Sermons

Summary: The call to justice goes hand in hand with the call to love God and our neighbor.

August 18, 2019

Hope Lutheran Church

Rev. Mary Erickson

Luke 12:49-56; Jeremiah 23:23-29

The Song on the Flip Side

Friends, may grace and peace be yours in abundance in the knowledge of God and Christ Jesus our Lord.

“I came to bring fire to the earth and how I wish it were already kindled! – Do you think that I have come to bring peace to the earth? No, I tell you, but rather division!”

This sure doesn’t sound like the Jesus we’ve come to know and love! This isn’t like the soothing messages we’re accustomed to hearing from him. There’s no “blessed are the poor in spirit” today! It’s a far cry from “come to me, all you who are weak and heavy-laden, and I will give you rest.”

But the one who is the advocate for the poor must also speak out against the systems bringing about that poverty. The champion of the weak and heavy-laden needs to stand up for their rights when the deck has been stacked against them.

Jesus’ strong message today is the song on the flip side of the good news record. His message addresses compassion and concern for the vulnerable and so that must also include prophetic criticism of injustice.

His parables play both sides of the album, too. On the one hand, Jesus tells beautiful parables of consolation. He tells us about the Good Shepherd who searches for the lost sheep and carries him home on his shoulders. He recounts a parable about a loving father who waits and waits for his wayward son to return home.

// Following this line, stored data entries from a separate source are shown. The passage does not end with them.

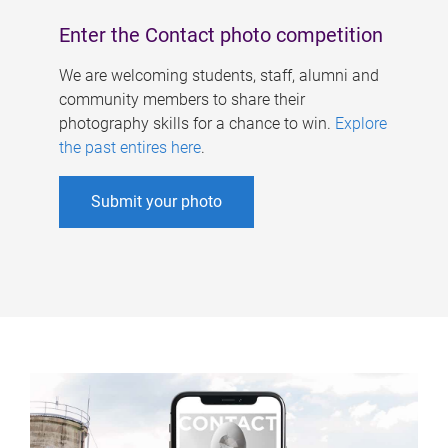
Enter the Contact photo competition
We are welcoming students, staff, alumni and
community members to share their
photography skills for a chance to win.
Explore
the past entires here
.
Submit your photo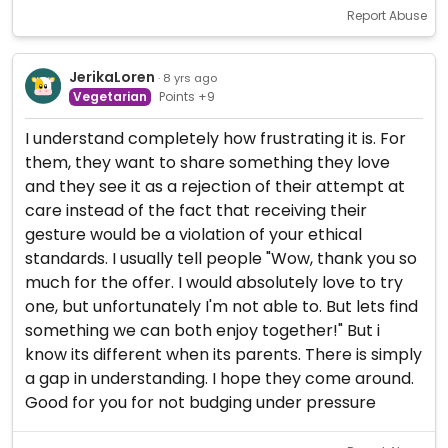
Report Abuse
JerikaLoren
· 8 yrs ago
Vegetarian
Points +9
I understand completely how frustrating it is. For
them, they want to share something they love
and they see it as a rejection of their attempt at
care instead of the fact that receiving their
gesture would be a violation of your ethical
standards. I usually tell people "Wow, thank you so
much for the offer. I would absolutely love to try
one, but unfortunately I'm not able to. But lets find
something we can both enjoy together!" But i
know its different when its parents. There is simply
a gap in understanding. I hope they come around.
Good for you for not budging under pressure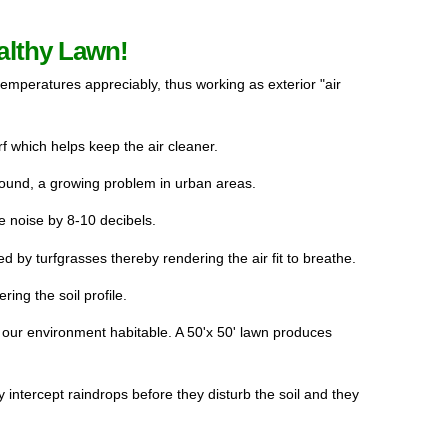
althy Lawn!
temperatures appreciably, thus working as exterior "air 
 which helps keep the air cleaner.
ound, a growing problem in urban areas.
 noise by 8-10 decibels.
d by turfgrasses thereby rendering the air fit to breathe. 
ing the soil profile.
ur environment habitable. A 50'x 50' lawn produces 
y intercept raindrops before they disturb the soil and they 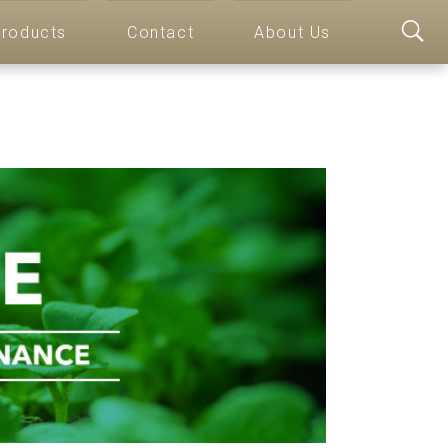
roducts
Contact
About Us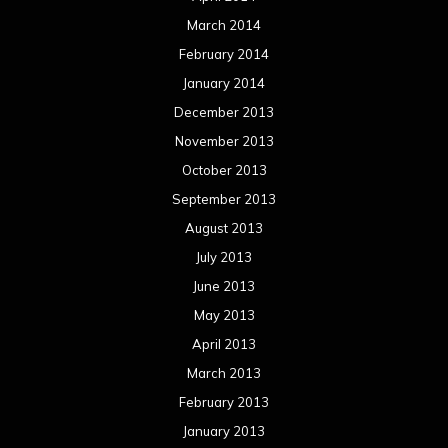
March 2014
February 2014
January 2014
December 2013
November 2013
October 2013
September 2013
August 2013
July 2013
June 2013
May 2013
April 2013
March 2013
February 2013
January 2013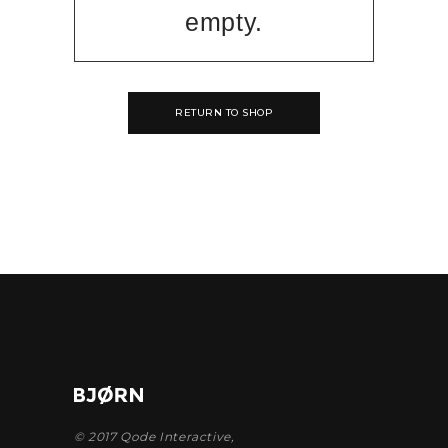
empty.
RETURN TO SHOP
© 2017
Qode Interactive
,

But Jesus also shares parables of judgement. He says it’s easier for a camel to go through the eye of a needle than it is for a rich person to enter the kingdom of God. He tells the parable of a shepherd who separates the sheep from the goats. To the goats he says, “I was hungry and you did not feed me; I was naked and you didn’t clothe me, in prison and you didn’t visit me.” Jesus’ parables play both sides of the gospel record.

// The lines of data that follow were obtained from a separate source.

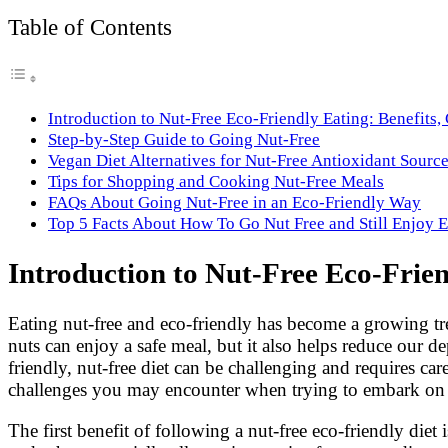
Link
Share
Table of Contents
Introduction to Nut-Free Eco-Friendly Eating: Benefits,
Step-by-Step Guide to Going Nut-Free
Vegan Diet Alternatives for Nut-Free Antioxidant Sourc
Tips for Shopping and Cooking Nut-Free Meals
FAQs About Going Nut-Free in an Eco-Friendly Way
Top 5 Facts About How To Go Nut Free and Still Enjoy E
Introduction to Nut-Free Eco-Frien
Eating nut-free and eco-friendly has become a growing tren
nuts can enjoy a safe meal, but it also helps reduce our
friendly, nut-free diet can be challenging and requires car
challenges you may encounter when trying to embark on th
The first benefit of following a nut-free eco-friendly di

Jesus cherishes God’s good justice. And to love justice is to condemn instances when it’s ignored and denied. As the writer of Ecclesiastes said, there is “a time to keep silence and a time to speak.” There is a time to speak as advocates for the victims of injustice.

The Bible has a long and consistent tradition recognizing God’s call to justice. It begins with the law of Moses. The commandments direct us to love our neighbor as our self. And the prophets then call Israel to accountability.

Because they spoke out on behalf of justice, the prophets frequently received criticism. The prophet Amos was literally told to keep his mouth shut and “go back to where you came from” (Amos 7:12).

Amos and the other prophets were accused of despising Israel. But they didn’t speak prophetically out of hated for Israel. They spoke out because they loved God’s justice. They spoke out because they loved their nation, their people. And they spoke out because they knew that their country’s unjust ways would lead to their own undoing.

Jeremiah stands in the company of the Hebrew prophets. We heard a passage from that book today. Jeremiah lived during a time of great turmoil and transition in Israel’s history. He began his ministry in the waning days of the kingdom of Judah. He saw the corruption of the leadership. Israel’s leadership disregarded the welfare of their people. Instead they served the best interests of themselves and their associates. The country had devolved into a state where it was every man for himself. The social fabrics had broken down. Jeremiah states that their all-out disregard for God’s law will bring calamity upon the nation.

He warns that unless they change their ways, the nation will fall:

“If you truly amend your ways and your doings, if you truly act justly one with another, if you do not oppress the alien, the orphan, and the widow, or shed innocent blood in this place, and if you do not go after other gods to your own hurt, then I will dwell with you in this place.” (Jer. 7:5-7)

But people didn’t want to change. They didn’t want to hear Jeremiah’s words of prophecy. His message was unpopular, EXTREMELY unpopular. Jeremiah was criticized and persecuted. His opponents even cooked up schemes to kill him. Jeremiah was despised and victimized for speaking God’s truth to the power brokers of his day.

But Jeremiah persisted in announcing his message. In the excerpt we hear today, he conveys a message from God. “Am I a God near by and not a God far off? Do you think you can sneak off to a place that I can’t see? Don’t think I don’t know what you’re up to! I see everything! I can see your so-called “prophets.” They claim to receive visions from me. They claim to speak my word. But they only speak lies in my name, not the truth!”